Growing trend of more parents refusing vitamin K: doctor Dr. Eugene Ng comments on the growing trend of parents refusing to give their babies vitamin K.

Parental refusal and misinformation

Pilar Chapman, a hospitalist midwife at Hamilton Health Sciences’ West Lincoln Memorial Hospital, told CTVNews.ca in a Zoom interview Thursday that there has been an increase in parents declining vitamin K in clinical settings.

With more than two decades of experience, Chapman said there has been a shift in parental attitudes. In the early 2000s, she said one or two clients a year would decline vitamin K.

“Now … we would have several per month that are declining vitamin K,” she added.

Ng said physicians are also increasingly noticing the vitamin K decline, although Canadian national data remains limited.

“It seems to be a growing trend,” he said.

Research cited by Ng suggests similar patterns elsewhere. A recent U.S. study involving nearly five million newborns found rates of non-administration increased from approximately three per cent in 2017 to more than five per cent in 2024.

Ng clarified that when looking at the study year-over-year, it doesn’t specifically cite refusal as being behind the trend. However, it’s one of the reasons why newborns miss the shot.

Reasons behind refusal vary, he said, but often involve concerns over preservatives and ingredients like benzo alcohol, as well as fears around potential side effects, specifically concerns about the vitamin K injection and its association with childhood cancer, which Ng said has been debunked.

Chapman said many concerns raised by parents appear to be linked to information found online, including claims that vitamin K can cause jaundice or that babies naturally obtain enough vitamin K without intervention.

“The hard part sometimes is making sure that they understand the risks of what they’re declining,” Chapman said, explaining that these conversations happen during prenatal care.

“Parents who are declining vitamin K are coming in with strongly held beliefs into the labour process,” Chapman said.

Parents who refuse vitamin K have ‘strongly-held beliefs’: hospital midwife Hospital midwife Pilar Chapman says some parents who are declining Vitamin K for infants are coming in with ‘strongly-held beliefs’.

Vaccine hesitancy

Ng also noted that previous research found links between vitamin K refusal and later vaccine refusal, suggesting broader skepticism toward medical interventions may be influencing parents’ decisions.

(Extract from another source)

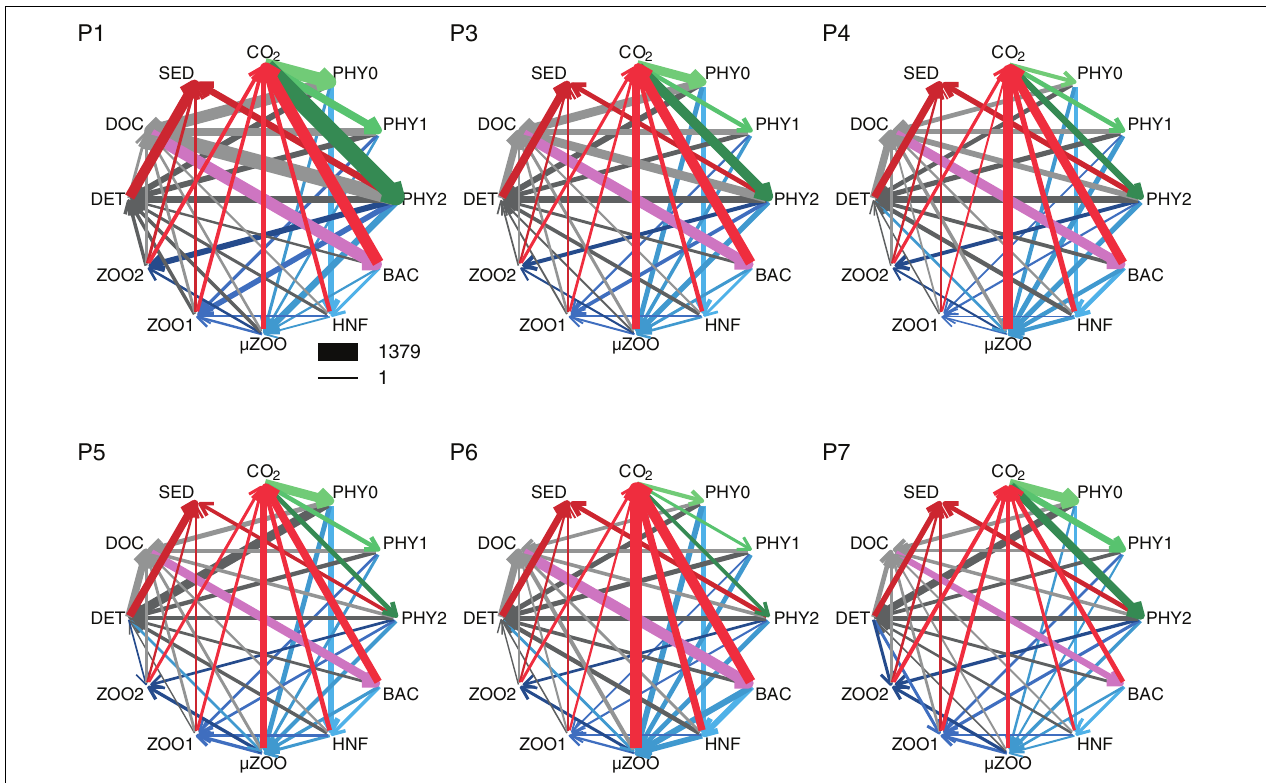
FIGURE 7 | The carbon flows in stations P1–P7, as reconstructed from the field measurements by the inverse method (numerical values in Supplementary Table S3 ). The thickness of arrows is proportional to the square root of the respective flows, and have the same scale in all plots, as indicated by the legend (mg C m − 2 d − 1 ). Note the very low primary production in P6. Phototrophic flows are in green, carbon losses to SED and CO 2 are in red, grazing flows are blue, bacterial assimilation violet, and flows to non-living organic compartments, DOC and DET, are in gray.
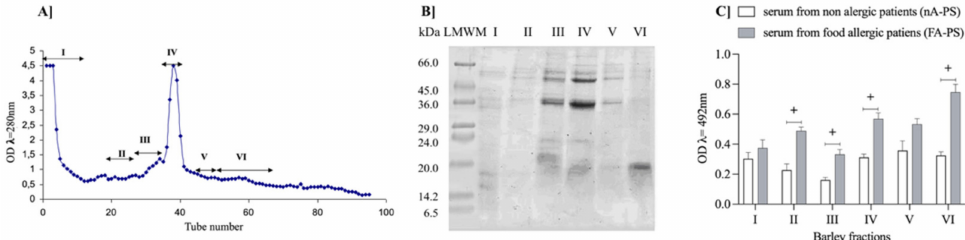
Figure 3. ( A ) Elution profiles of crude protein extract (cBP) from barley grains on the ion-exchange DEAE-Sepharose column; ( B ) SDS-PAGE protein patterns of eluted fractions I–VI (MWS, molecular weight standard); and ( C ) the IgE immunoreactivity of barley fractions I–VI. The OD value was considered a positive response with food-allergic patients’ serum (+) if it exceeded the mean of the controls (non-allergic patients’ serum) by more than three standard deviation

“After COVID, there has been a little bit more sort of the so-called public skepticism of any of the preventative interventions, and so vitamin K as a preventive intervention can also be grabbed into that bag,” Ng said.

Ng stressed that vitamin K is not a vaccine and serves a different purpose entirely.

While previous research has found higher refusal rates among home births and birth centres, Chapman said the trend is not limited to lower-intervention birth settings.

“Working with the physician population, I’m seeing this trend regardless of that,” she said. “It’s a new trend. It’s something I haven’t seen in these numbers before and it’s going to have implications.”

Chapman said one of the most important parts of these conversations is ensuring parents understand what could happen if a baby developed VKDB.

“Even though something can sound rare, that’s someone’s baby,” she said. “Someone is always the one.”